世界遺産リストに登録するにあたっては、どのような点で世界遺産としてふさわしいのか、 クライテリア(登録基準)が設けられている。マテーラはC(iii)C(iv)C(v) とCの基準をクリアし1993年ユネスコの世界遺産に登録された。

 
     
   

マテーラの街あるき

 現在の街の中心は高台のチビタ地区にある、Piazza Vittorio veneto(ビットリオ・ベネト広場)と呼ばれる噴水のある広場だ。ロマネスク様式の美しい大聖堂もこの地区にある。 さて、サッシ地区は2つに分かれていて、大聖堂をはさんで南側がカベオーゾ地区、 北側がバリサーノ地区と呼ばれるサッシ地区(岩場の居住地をサッソと呼び、 複数形がサッシ)。 比較的整備されているカベオーゾ地区にフレスコ画の残る洞窟教会や、Casa della grotta(洞窟住居博物館)などがある。

マテーラはイタリアでよく見られる、凝灰石で、なんと、先史人が自然の侵食でできたさまざまな形の穴を利用してすでに住み着いていたのが起源。 何層にも重なり合って、崖の下から上へ伸びている洞窟住居なので、家屋の屋根が道路だったりするのは当たり前。 そして、5〜10軒の小さなコミュニティ(ヴィチナーティ)毎に、公共の中庭や井戸があるスタイルが特徴的。 町の中には洞窟教会への道順が書かれた看板もあり、以前に比べ、格段に解りやすくなっている。

 
 
 

サンタマリア デ イドリス教会 カヴェオーゾ地区
サンジョバンニ イン モンテローネ教会 カヴェオーゾ地区

 ごつごつした岩の上に乗った十字架が特徴的。2つの教会が合体しているので名前が2つついている。入ってすぐの部分が、サンタマリア デ イドリス教会。その祭壇の左脇にある通路の奥には、もう一つの教会サンジョバンニインモンテネーロがある。

ビザンチン様式のフレスコ画が残る内部は、 当時一般人の住居として使われた時代があり、特に一番奥の部屋は、空間の確保からいくつかのフレスコ画が崩された悲しい事実も。 それでも素晴らしい保存状態のフレスコ画が残る。全能のキリストが祝福を与えている向かいには、聖ニコラの絵が描かれている。また奥には聖母子像のフレスコ画の下からは、聖人アンドレアの顔がのぞくなど全く別の絵がひょっこり見えている。 描かれた年代はバラバラ。教会前のテラスは映画”奇跡の丘”撮影された場所でもある。

※冬季13:00〜15:00の間はクローズの可能性あり

 
 

サンタルチア アッレ マルベ教会 カヴェオーゾ地区

 この教会は洞窟教会の中でも、多くのフレスコ画が残る貴重な存在。
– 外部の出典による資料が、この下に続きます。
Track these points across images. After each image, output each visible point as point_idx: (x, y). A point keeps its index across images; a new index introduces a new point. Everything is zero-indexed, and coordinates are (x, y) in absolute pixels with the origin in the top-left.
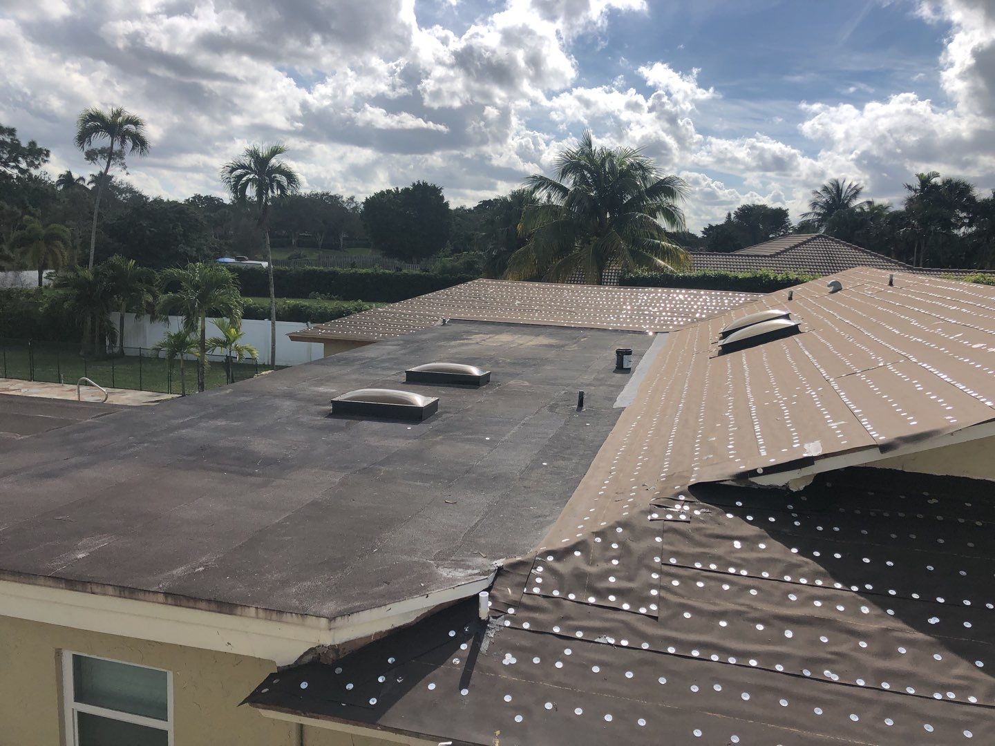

マテーラ最初のベネディクト会の僧院であったこの教会は、入って左の三廊式空間に「授乳の聖母」、「大天使ミカエル像」、 このようなスタイルでイエスキリストに授乳しているマリア像は大変珍しいらしい。

 洞窟教会内の柱に無数にある、小さな穴は、湿気を逃がすためのもの。少々大きな穴は、食料を保存しておくためのもので、上のほうにあるのは、ねずみよけだとか。入り口正面の柱には「聖グレゴリウス像」そして、名前の通り堂内には、聖ルチアの礼拝堂もある。

シラクーサの殉教聖女「聖ルチア」は美しい女性で、男性からのプロポーズが絶えず、自分の目をくり抜いてしまったのですが、神の力で治った聖女。以降、目の病気を治してくれる聖人と化した。礼拝堂の上を見上げればボールトの部分は、眼球のようなデザインが施されており、非常に興味深い。
※冬季13:00〜15:00の間はクローズの可能性あり

 
   

Casa grotta di vico solitario 洞窟住居博物館

洞窟住居の暮らしぶりがよく解る博物館。日本語の説明テープがあるので、非常にありがたい。 当時使われていた家具や農具を配置し、洞窟住居で人がどのように生活していたか?を説明してくれる。

1960年代まで実際に人間が暮らしていた洞窟住居。洞窟住居の多くは家畜と共存だった。そして唯一の通気口は玄関。必然的に台所は玄関横に作られた。家畜小屋は部屋の一番奥。 寝室に置かれたベットの下では鶏を飼うため、ベットの足は異常に高くしてわざと隙間を多くつくりその下で飼われていた。まさに知恵の凝縮した生活ぶり。そして洋服ダンスの引き出しは夜になると、子供ベッドとして使われていたなどなど、21世紀の現在と比べ過酷な環境を強いられた人々の生活を垣間見ることができる。